# GESTELLTE AUFGABE
Gib sämtliche Zeilen der folgenden Datensätze wortgetreu wieder.

:: AUSGELESENE DATENSÄTZE ::

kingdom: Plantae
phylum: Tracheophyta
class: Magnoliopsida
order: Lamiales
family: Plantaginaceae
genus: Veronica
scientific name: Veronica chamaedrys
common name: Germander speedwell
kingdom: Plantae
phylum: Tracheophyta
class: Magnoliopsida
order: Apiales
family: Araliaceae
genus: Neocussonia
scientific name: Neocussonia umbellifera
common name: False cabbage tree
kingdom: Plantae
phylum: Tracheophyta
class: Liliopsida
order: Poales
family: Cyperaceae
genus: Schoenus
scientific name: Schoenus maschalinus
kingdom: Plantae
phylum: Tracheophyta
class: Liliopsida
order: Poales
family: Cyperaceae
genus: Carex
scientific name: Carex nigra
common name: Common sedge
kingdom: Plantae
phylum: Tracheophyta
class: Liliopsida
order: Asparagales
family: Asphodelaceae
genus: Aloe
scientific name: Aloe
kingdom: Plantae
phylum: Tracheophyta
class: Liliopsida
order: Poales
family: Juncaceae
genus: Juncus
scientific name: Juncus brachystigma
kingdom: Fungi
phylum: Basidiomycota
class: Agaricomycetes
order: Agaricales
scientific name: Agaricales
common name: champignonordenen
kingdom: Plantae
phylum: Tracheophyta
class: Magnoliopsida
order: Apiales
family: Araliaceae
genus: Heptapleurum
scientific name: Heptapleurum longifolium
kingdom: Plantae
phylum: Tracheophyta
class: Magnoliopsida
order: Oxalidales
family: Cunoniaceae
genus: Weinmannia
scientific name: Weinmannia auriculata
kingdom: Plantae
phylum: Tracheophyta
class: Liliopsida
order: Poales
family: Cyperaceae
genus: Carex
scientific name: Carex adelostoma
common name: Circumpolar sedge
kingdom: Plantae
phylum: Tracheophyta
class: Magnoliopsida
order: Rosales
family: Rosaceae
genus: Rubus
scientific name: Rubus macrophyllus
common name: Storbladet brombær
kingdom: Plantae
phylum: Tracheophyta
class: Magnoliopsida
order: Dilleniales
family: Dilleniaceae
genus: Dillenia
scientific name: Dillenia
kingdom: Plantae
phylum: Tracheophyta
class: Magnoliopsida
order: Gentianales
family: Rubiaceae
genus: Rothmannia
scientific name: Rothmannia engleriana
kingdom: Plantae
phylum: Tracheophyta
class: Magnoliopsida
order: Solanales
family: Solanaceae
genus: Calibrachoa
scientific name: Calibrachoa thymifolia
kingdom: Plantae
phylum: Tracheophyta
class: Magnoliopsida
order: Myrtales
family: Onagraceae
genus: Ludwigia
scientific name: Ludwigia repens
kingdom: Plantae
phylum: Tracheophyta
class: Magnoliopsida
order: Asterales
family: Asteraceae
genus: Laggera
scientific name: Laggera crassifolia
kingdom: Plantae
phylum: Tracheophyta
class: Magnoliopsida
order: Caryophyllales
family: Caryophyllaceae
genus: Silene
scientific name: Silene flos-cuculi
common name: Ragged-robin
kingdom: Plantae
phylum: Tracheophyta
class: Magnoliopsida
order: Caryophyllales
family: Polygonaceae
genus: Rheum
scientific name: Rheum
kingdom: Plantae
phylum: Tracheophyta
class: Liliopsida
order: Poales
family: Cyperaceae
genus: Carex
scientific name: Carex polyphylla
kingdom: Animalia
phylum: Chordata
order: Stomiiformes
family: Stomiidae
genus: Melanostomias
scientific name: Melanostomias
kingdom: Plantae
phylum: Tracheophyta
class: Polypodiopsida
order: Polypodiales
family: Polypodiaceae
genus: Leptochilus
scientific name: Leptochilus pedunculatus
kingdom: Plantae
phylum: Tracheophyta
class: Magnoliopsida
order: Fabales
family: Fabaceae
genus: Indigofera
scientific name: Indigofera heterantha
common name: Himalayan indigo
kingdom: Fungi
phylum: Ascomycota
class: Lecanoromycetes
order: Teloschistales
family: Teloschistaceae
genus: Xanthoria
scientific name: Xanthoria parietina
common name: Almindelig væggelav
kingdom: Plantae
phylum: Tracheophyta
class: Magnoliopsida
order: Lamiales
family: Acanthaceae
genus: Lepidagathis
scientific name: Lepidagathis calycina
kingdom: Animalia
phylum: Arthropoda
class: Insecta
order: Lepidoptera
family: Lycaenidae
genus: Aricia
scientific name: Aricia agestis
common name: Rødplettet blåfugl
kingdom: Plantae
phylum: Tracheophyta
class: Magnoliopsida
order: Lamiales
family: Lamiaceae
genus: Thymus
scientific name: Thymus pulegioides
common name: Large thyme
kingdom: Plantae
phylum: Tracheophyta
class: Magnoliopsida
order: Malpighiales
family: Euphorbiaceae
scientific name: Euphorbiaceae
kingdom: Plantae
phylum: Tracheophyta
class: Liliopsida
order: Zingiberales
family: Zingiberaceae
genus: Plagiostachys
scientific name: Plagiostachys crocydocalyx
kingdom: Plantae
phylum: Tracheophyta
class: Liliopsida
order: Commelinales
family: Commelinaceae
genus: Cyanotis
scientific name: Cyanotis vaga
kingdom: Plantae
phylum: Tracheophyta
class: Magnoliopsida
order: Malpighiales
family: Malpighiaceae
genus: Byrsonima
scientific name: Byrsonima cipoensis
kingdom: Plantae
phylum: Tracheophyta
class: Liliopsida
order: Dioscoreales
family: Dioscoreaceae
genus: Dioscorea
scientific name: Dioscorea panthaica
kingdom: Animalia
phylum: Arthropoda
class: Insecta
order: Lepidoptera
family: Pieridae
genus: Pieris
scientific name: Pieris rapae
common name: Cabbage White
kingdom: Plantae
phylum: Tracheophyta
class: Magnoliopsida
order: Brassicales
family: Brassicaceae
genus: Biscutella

:::

# VOLLSTÄNDIGE ANTWORT
kingdom: Plantae
phylum: Tracheophyta
class: Magnoliopsida
order: Lamiales
family: Plantaginaceae
genus: Veronica
scientific name: Veronica chamaedrys
common name: Germander speedwell
kingdom: Plantae
phylum: Tracheophyta
class: Magnoliopsida
order: Apiales
family: Araliaceae
genus: Neocussonia
scientific name: Neocussonia umbellifera
common name: False cabbage tree
kingdom: Plantae
phylum: Tracheophyta
class: Liliopsida
order: Poales
family: Cyperaceae
genus: Schoenus
scientific name: Schoenus maschalinus
kingdom: Plantae
phylum: Tracheophyta
class: Liliopsida
order: Poales
family: Cyperaceae
genus: Carex
scientific name: Carex nigra
common name: Common sedge
kingdom: Plantae
phylum: Tracheophyta
class: Liliopsida
order: Asparagales
family: Asphodelaceae
genus: Aloe
scientific name: Aloe
kingdom: Plantae
phylum: Tracheophyta
class: Liliopsida
order: Poales
family: Juncaceae
genus: Juncus
scientific name: Juncus brachystigma
kingdom: Fungi
phylum: Basidiomycota
class: Agaricomycetes
order: Agaricales
scientific name: Agaricales
common name: champignonordenen
kingdom: Plantae
phylum: Tracheophyta
class: Magnoliopsida
order: Apiales
family: Araliaceae
genus: Heptapleurum
scientific name: Heptapleurum longifolium
kingdom: Plantae
phylum: Tracheophyta
class: Magnoliopsida
order: Oxalidales
family: Cunoniaceae
genus: Weinmannia
scientific name: Weinmannia auriculata
kingdom: Plantae
phylum: Tracheophyta
class: Liliopsida
order: Poales
family: Cyperaceae
genus: Carex
scientific name: Carex adelostoma
common name: Circumpolar sedge
kingdom: Plantae
phylum: Tracheophyta
class: Magnoliopsida
order: Rosales
family: Rosaceae
genus: Rubus
scientific name: Rubus macrophyllus
common name: Storbladet brombær
kingdom: Plantae
phylum: Tracheophyta
class: Magnoliopsida
order: Dilleniales
family: Dilleniaceae
genus: Dillenia
scientific name: Dillenia
kingdom: Plantae
phylum: Tracheophyta
class: Magnoliopsida
order: Gentianales
family: Rubiaceae
genus: Rothmannia
scientific name: Rothmannia engleriana
kingdom: Plantae
phylum: Tracheophyta
class: Magnoliopsida
order: Solanales
family: Solanaceae
genus: Calibrachoa
scientific name: Calibrachoa thymifolia
kingdom: Plantae
phylum: Tracheophyta
class: Magnoliopsida
order: Myrtales
family: Onagraceae
genus: Ludwigia
scientific name: Ludwigia repens
kingdom: Plantae
phylum: Tracheophyta
class: Magnoliopsida
order: Asterales
family: Asteraceae
genus: Laggera
scientific name: Laggera crassifolia
kingdom: Plantae
phylum: Tracheophyta
class: Magnoliopsida
order: Caryophyllales
family: Caryophyllaceae
genus: Silene
scientific name: Silene flos-cuculi
common name: Ragged-robin
kingdom: Plantae
phylum: Tracheophyta
class: Magnoliopsida
order: Caryophyllales
family: Polygonaceae
genus: Rheum
scientific name: Rheum
kingdom: Plantae
phylum: Tracheophyta
class: Liliopsida
order: Poales
family: Cyperaceae
genus: Carex
scientific name: Carex polyphylla
kingdom: Animalia
phylum: Chordata
order: Stomiiformes
family: Stomiidae
genus: Melanostomias
scientific name: Melanostomias
kingdom: Plantae
phylum: Tracheophyta
class: Polypodiopsida
order: Polypodiales
family: Polypodiaceae
genus: Leptochilus
scientific name: Leptochilus pedunculatus
kingdom: Plantae
phylum: Tracheophyta
class: Magnoliopsida
order: Fabales
family: Fabaceae
genus: Indigofera
scientific name: Indigofera heterantha
common name: Himalayan indigo
kingdom: Fungi
phylum: Ascomycota
class: Lecanoromycetes
order: Teloschistales
family: Teloschistaceae
genus: Xanthoria
scientific name: Xanthoria parietina
common name: Almindelig væggelav
kingdom: Plantae
phylum: Tracheophyta
class: Magnoliopsida
order: Lamiales
family: Acanthaceae
genus: Lepidagathis
scientific name: Lepidagathis calycina
kingdom: Animalia
phylum: Arthropoda
class: Insecta
order: Lepidoptera
family: Lycaenidae
genus: Aricia
scientific name: Aricia agestis
common name: Rødplettet blåfugl
kingdom: Plantae
phylum: Tracheophyta
class: Magnoliopsida
order: Lamiales
family: Lamiaceae
genus: Thymus
scientific name: Thymus pulegioides
common name: Large thyme
kingdom: Plantae
phylum: Tracheophyta
class: Magnoliopsida
order: Malpighiales
family: Euphorbiaceae
scientific name: Euphorbiaceae
kingdom: Plantae
phylum: Tracheophyta
class: Liliopsida
order: Zingiberales
family: Zingiberaceae
genus: Plagiostachys
scientific name: Plagiostachys crocydocalyx
kingdom: Plantae
phylum: Tracheophyta
class: Liliopsida
order: Commelinales
family: Commelinaceae
genus: Cyanotis
scientific name: Cyanotis vaga
kingdom: Plantae
phylum: Tracheophyta
class: Magnoliopsida
order: Malpighiales
family: Malpighiaceae
genus: Byrsonima
scientific name: Byrsonima cipoensis
kingdom: Plantae
phylum: Tracheophyta
class: Liliopsida
order: Dioscoreales
family: Dioscoreaceae
genus: Dioscorea
scientific name: Dioscorea panthaica
kingdom: Animalia
phylum: Arthropoda
class: Insecta
order: Lepidoptera
family: Pieridae
genus: Pieris
scientific name: Pieris rapae
common name: Cabbage White
kingdom: Plantae
phylum: Tracheophyta
class: Magnoliopsida
order: Brassicales
family: Brassicaceae
genus: Biscutella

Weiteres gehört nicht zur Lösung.